The thing is though, we’re not in a movie. There is no three act structure, there won’t be a tidy resolution that teaches us all a lesson at the end. It’s real life and things are not nearly so black and white as they are in movies.
If it feels like we’re running out of time to fix the climate, that’s probably because that’s what the narrative around climate change has been for many years. Everyone, from the media to climate activists, use big, serious language to talk about climate action. They all seem to be saying, “if we don’t do something by 2020, we’re all doomed!” and I understand why it was phrased like that. It’s a good way to get people’s attention and convince them to care. After all, who wants to be doomed?

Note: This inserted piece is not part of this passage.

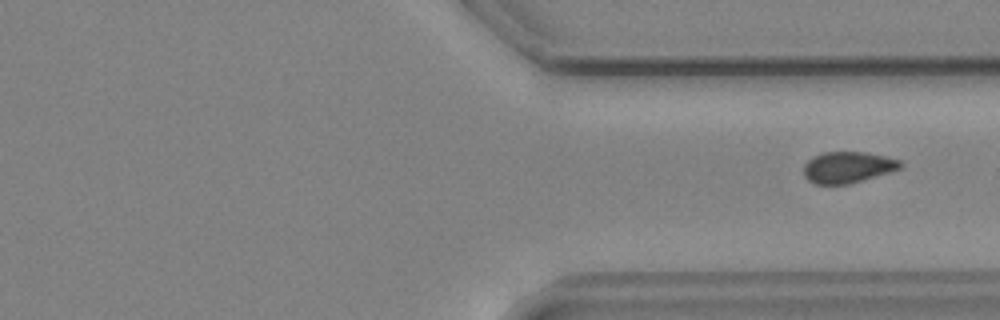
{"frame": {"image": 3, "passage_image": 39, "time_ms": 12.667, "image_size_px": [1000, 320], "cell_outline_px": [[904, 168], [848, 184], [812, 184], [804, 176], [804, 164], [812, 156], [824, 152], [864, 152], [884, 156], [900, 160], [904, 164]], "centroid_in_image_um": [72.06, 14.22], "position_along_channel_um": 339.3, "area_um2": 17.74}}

The problem is that we’ve gotten past 2020, we’re past all the arbitrary dates that have been set between humanity and a climate apocalypse. Studies have come out that have asserted that humanity is, “past the point of no return,” meaning that even if greenhouse gas emissions fell to absolutely zero, it still wouldn’t be enough to stop the climate from changing. Others have disputed that claim, but the fact remains, there are a lot of people who believe that it’s genuinely too late to do anything to stop climate change, and if it’s too late to stop it, then what’s the point in trying?
That’s the problem with that kind of narrative. If people think they’re screwed either way, there’s no incentive to make any changes, no motivation to improve. If I bomb a midterm so badly that I know I’m going to fail a class no matter what, you can bet I’m not showing up to the seminars for the rest of the semester. It’s the same concept with climate. If we believe that we have already failed then we’re going to stop trying, and that’s not something we can afford to let happen.
We have seen the effects of climate change and in our lifetimes, we will see more. We can’t stop what’s already happened, and it may not be possible to fix everything entirely, but we can certainly stop things from getting worse.